Viande et santé publique : prise de position du directeur de l'IUMSP

Actualité

La viande et la santé publique

La presse a donné un large écho à une récente publication émanant du Centre International de Recherche sur le Cancer, une agence spécialisée de l’Organisation Mondiale de la Santé. Cette publication présente la reclassification de certains aliments carnés comme agents cancérigènes.

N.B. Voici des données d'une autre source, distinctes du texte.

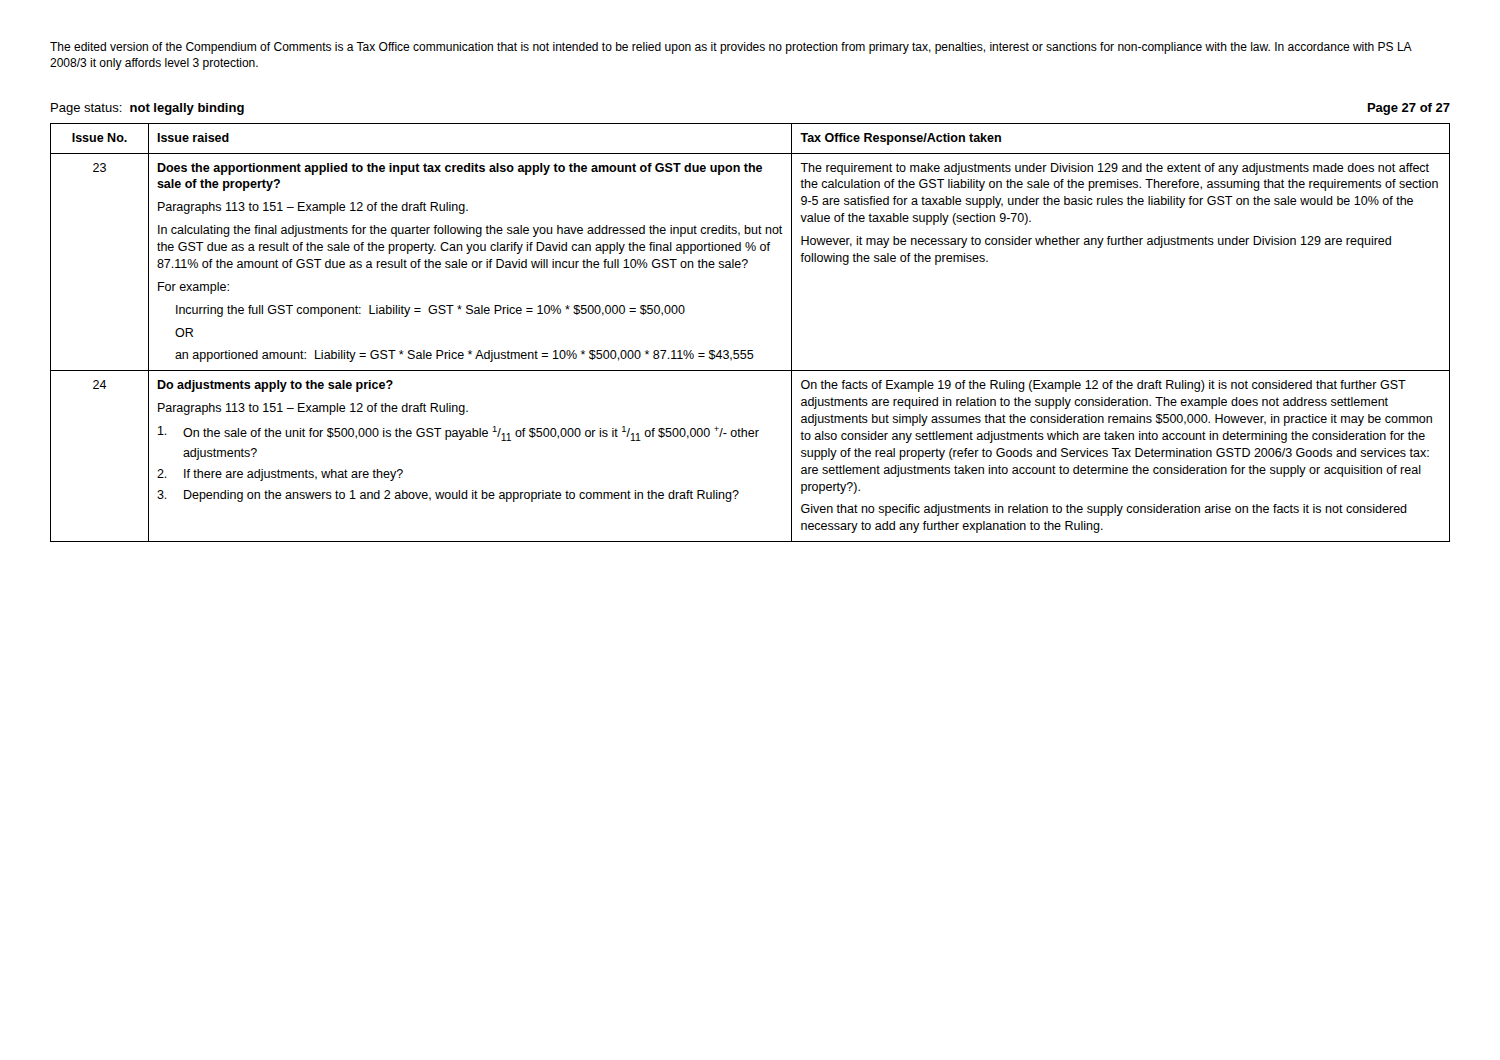The edited version of the Compendium of Comments is a Tax Office communication that is not intended to be relied upon as it provides no protection from primary tax, penalties, interest or sanctions for non-compliance with the law. In accordance with PS LA 2008/3 it only affords level 3 protection.
Page status: not legally binding
Page 27 of 27
| Issue No. | Issue raised | Tax Office Response/Action taken |
| --- | --- | --- |
| 23 | Does the apportionment applied to the input tax credits also apply to the amount of GST due upon the sale of the property? Paragraphs 113 to 151 – Example 12 of the draft Ruling. In calculating the final adjustments for the quarter following the sale you have addressed the input credits, but not the GST due as a result of the sale of the property. Can you clarify if David can apply the final apportioned % of 87.11% of the amount of GST due as a result of the sale or if David will incur the full 10% GST on the sale? For example: Incurring the full GST component: Liability = GST * Sale Price = 10% * $500,000 = $50,000 OR an apportioned amount: Liability = GST * Sale Price * Adjustment = 10% * $500,000 * 87.11% = $43,555 | The requirement to make adjustments under Division 129 and the extent of any adjustments made does not affect the calculation of the GST liability on the sale of the premises. Therefore, assuming that the requirements of section 9-5 are satisfied for a taxable supply, under the basic rules the liability for GST on the sale would be 10% of the value of the taxable supply (section 9-70). However, it may be necessary to consider whether any further adjustments under Division 129 are required following the sale of the premises. |
| 24 | Do adjustments apply to the sale price? Paragraphs 113 to 151 – Example 12 of the draft Ruling. 1. On the sale of the unit for $500,000 is the GST payable 1 / 11 of $500,000 or is it 1 / 11 of $500,000 + /- other adjustments? 2. If there are adjustments, what are they? 3. Depending on the answers to 1 and 2 above, would it be appropriate to comment in the draft Ruling? | On the facts of Example 19 of the Ruling (Example 12 of the draft Ruling) it is not considered that further GST adjustments are required in relation to the supply consideration. The example does not address settlement adjustments but simply assumes that the consideration remains $500,000. However, in practice it may be common to also consider any settlement adjustments which are taken into account in determining the consideration for the supply of the real property (refer to Goods and Services Tax Determination GSTD 2006/3 Goods and services tax: are settlement adjustments taken into account to determine the consideration for the supply or acquisition of real property?). Given that no specific adjustments in relation to the supply consideration arise on the facts it is not considered necessary to add any further explanation to the Ruling. |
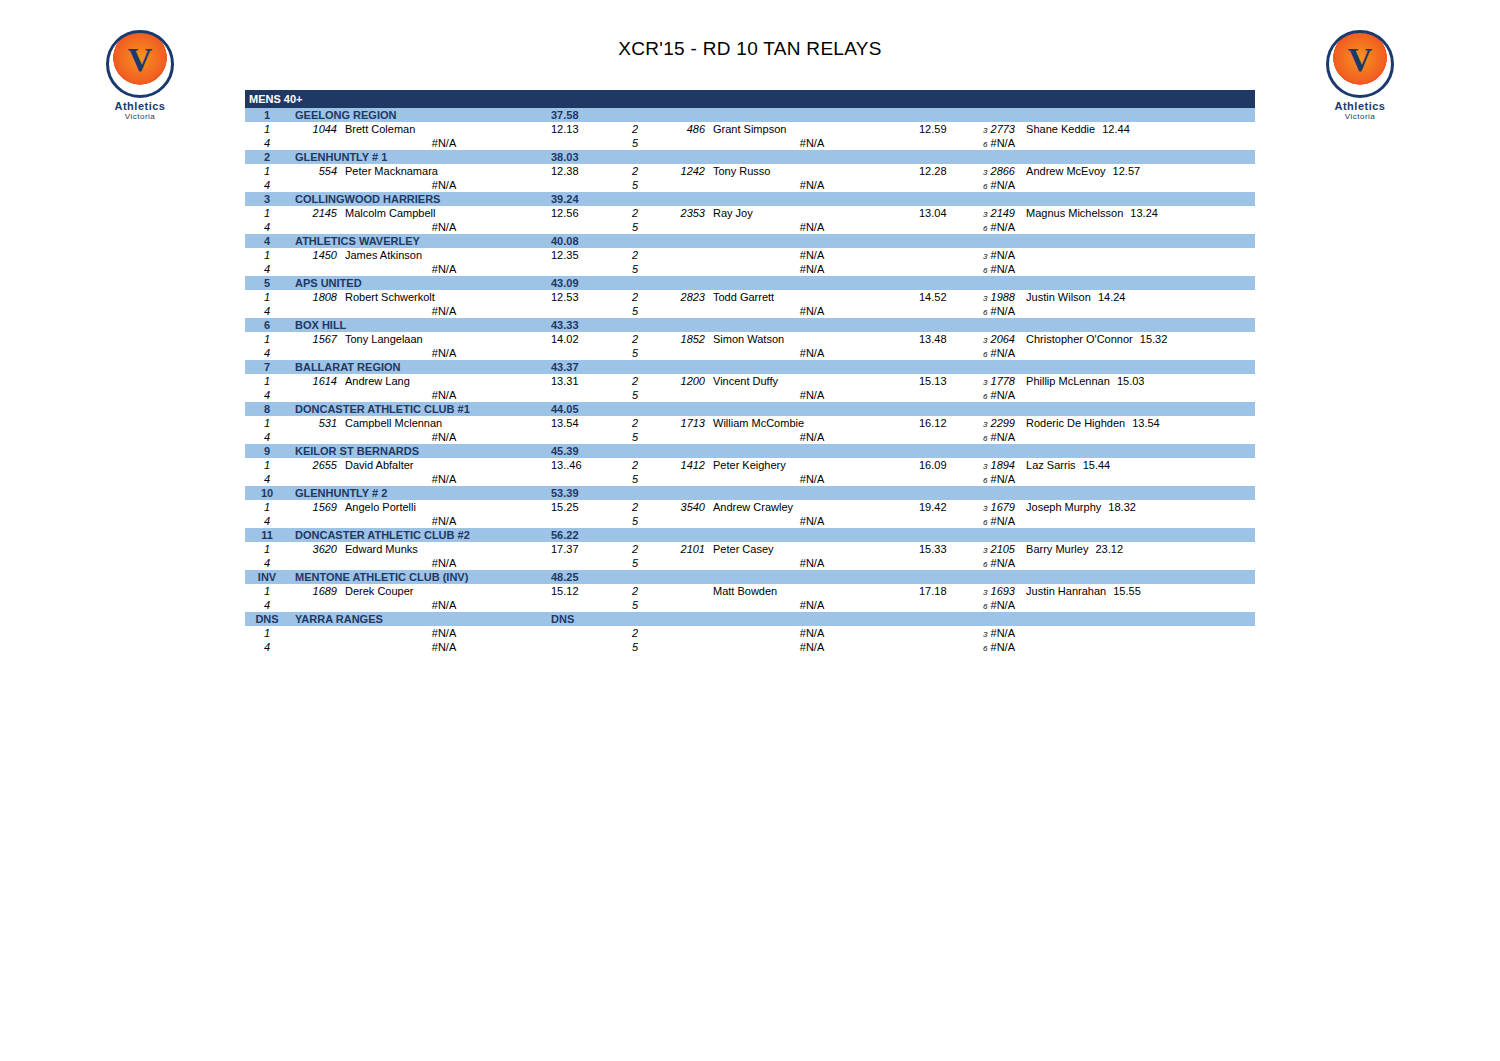Athletics
Victoria
Athletics
Victoria
XCR'15 - RD 10 TAN RELAYS
| MENS 40+ |
| 1 | GEELONG REGION | 37.58 | |
| 1 | 1044 | Brett Coleman | 12.13 | 2 | 486 | Grant Simpson | 12.59 | 3 2773 Shane Keddie 12.44 |
| 4 | | #N/A | | 5 | | #N/A | | 6 #N/A |
| 2 | GLENHUNTLY # 1 | 38.03 | |
| 1 | 554 | Peter Macknamara | 12.38 | 2 | 1242 | Tony Russo | 12.28 | 3 2866 Andrew McEvoy 12.57 |
| 4 | | #N/A | | 5 | | #N/A | | 6 #N/A |
| 3 | COLLINGWOOD HARRIERS | 39.24 | |
| 1 | 2145 | Malcolm Campbell | 12.56 | 2 | 2353 | Ray Joy | 13.04 | 3 2149 Magnus Michelsson 13.24 |
| 4 | | #N/A | | 5 | | #N/A | | 6 #N/A |
| 4 | ATHLETICS WAVERLEY | 40.08 | |
| 1 | 1450 | James Atkinson | 12.35 | 2 | | #N/A | | 3 #N/A |
| 4 | | #N/A | | 5 | | #N/A | | 6 #N/A |
| 5 | APS UNITED | 43.09 | |
| 1 | 1808 | Robert Schwerkolt | 12.53 | 2 | 2823 | Todd Garrett | 14.52 | 3 1988 Justin Wilson 14.24 |
| 4 | | #N/A | | 5 | | #N/A | | 6 #N/A |
| 6 | BOX HILL | 43.33 | |
| 1 | 1567 | Tony Langelaan | 14.02 | 2 | 1852 | Simon Watson | 13.48 | 3 2064 Christopher O'Connor 15.32 |
| 4 | | #N/A | | 5 | | #N/A | | 6 #N/A |
| 7 | BALLARAT REGION | 43.37 | |
| 1 | 1614 | Andrew Lang | 13.31 | 2 | 1200 | Vincent Duffy | 15.13 | 3 1778 Phillip McLennan 15.03 |
| 4 | | #N/A | | 5 | | #N/A | | 6 #N/A |
| 8 | DONCASTER ATHLETIC CLUB #1 | 44.05 | |
| 1 | 531 | Campbell Mclennan | 13.54 | 2 | 1713 | William McCombie | 16.12 | 3 2299 Roderic De Highden 13.54 |
| 4 | | #N/A | | 5 | | #N/A | | 6 #N/A |
| 9 | KEILOR ST BERNARDS | 45.39 | |
| 1 | 2655 | David Abfalter | 13..46 | 2 | 1412 | Peter Keighery | 16.09 | 3 1894 Laz Sarris 15.44 |
| 4 | | #N/A | | 5 | | #N/A | | 6 #N/A |
| 10 | GLENHUNTLY # 2 | 53.39 | |
| 1 | 1569 | Angelo Portelli | 15.25 | 2 | 3540 | Andrew Crawley | 19.42 | 3 1679 Joseph Murphy 18.32 |
| 4 | | #N/A | | 5 | | #N/A | | 6 #N/A |
| 11 | DONCASTER ATHLETIC CLUB #2 | 56.22 | |
| 1 | 3620 | Edward Munks | 17.37 | 2 | 2101 | Peter Casey | 15.33 | 3 2105 Barry Murley 23.12 |
| 4 | | #N/A | | 5 | | #N/A | | 6 #N/A |
| INV | MENTONE ATHLETIC CLUB (INV) | 48.25 | |
| 1 | 1689 | Derek Couper | 15.12 | 2 | | Matt Bowden | 17.18 | 3 1693 Justin Hanrahan 15.55 |
| 4 | | #N/A | | 5 | | #N/A | | 6 #N/A |
| DNS | YARRA RANGES | DNS | |
| 1 | | #N/A | | 2 | | #N/A | | 3 #N/A |
| 4 | | #N/A | | 5 | | #N/A | | 6 #N/A |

Comme institution universitaire de santé publique, l’IUMSP souhaite apporter les précisions suivantes :

  • Le groupe de travail du CIRC a confirmé les résultats d’analyses épidémiologiques en cours depuis plusieurs décennies, associant la consommation de salaisons et de viande rouge à certains cancers, principalement le cancer colorectal. Sont également présentés les progrès réalisés dans la compréhension des mécanismes liant la consommation carnée à l’apparition et l’évolution de certains cancers.
  • Les travaux du groupe montrent que le risque est avéré mais faible. Il faut le comparer aux autres cancérigènes intéressant la santé publique, par exemple le tabac : l’impact de la consommation de viande est beaucoup plus limité. En Suisse, on estime que sur 1000 hommes, 63 développent un cancer colorectal durant leur vie. Une consommation élevée de viande augmente ce nombre à 68, une consommation faible le diminue à 58 cas. Les chiffres correspondant pour les femmes sont 47 cas dans la population générale, 51 chez les fortes consommatrices de viande et 43 chez les faibles consommatrices.
  • Le groupe de travail ne suggère nulle part d’éliminer la consommation de viande, celle-ci apportant des éléments nutritifs.

Comme souvent, la diffusion d’informations concernant la nutrition et/ou le cancer se heurte à des difficultés émotionnelles et culturelles. Les commentaires chaotiques des derniers jours illustrent également un manque de culture de santé publique. Il y a une mauvaise interprétation de ce qu’on nomme un risque en médecine. Pour qu’un facteur potentiel de maladie (par exemple un aliment) devienne un problème de santé publique, il faut une forte association avec une maladie (par exemple un cancer) et un impact substantiel de la modification de l’exposition au risque.

Il y a beaucoup d’arguments en faveur d’une consommation modérée de viande au niveau mondial. La lutte contre les maladies cardiovasculaires inclut par exemple une diminution de la consommation de sel et de graisses saturées, l’une et l’autre étant liées aux préparations carnées. Il y a également des raisons écologiques de limiter la production de viande, liées à la durabilité de l’agriculture et de l’élevage. Mais il faut éviter de commenter des résultats d’études épidémiologiques comme s’il s’agissait de prescriptions de santé publique.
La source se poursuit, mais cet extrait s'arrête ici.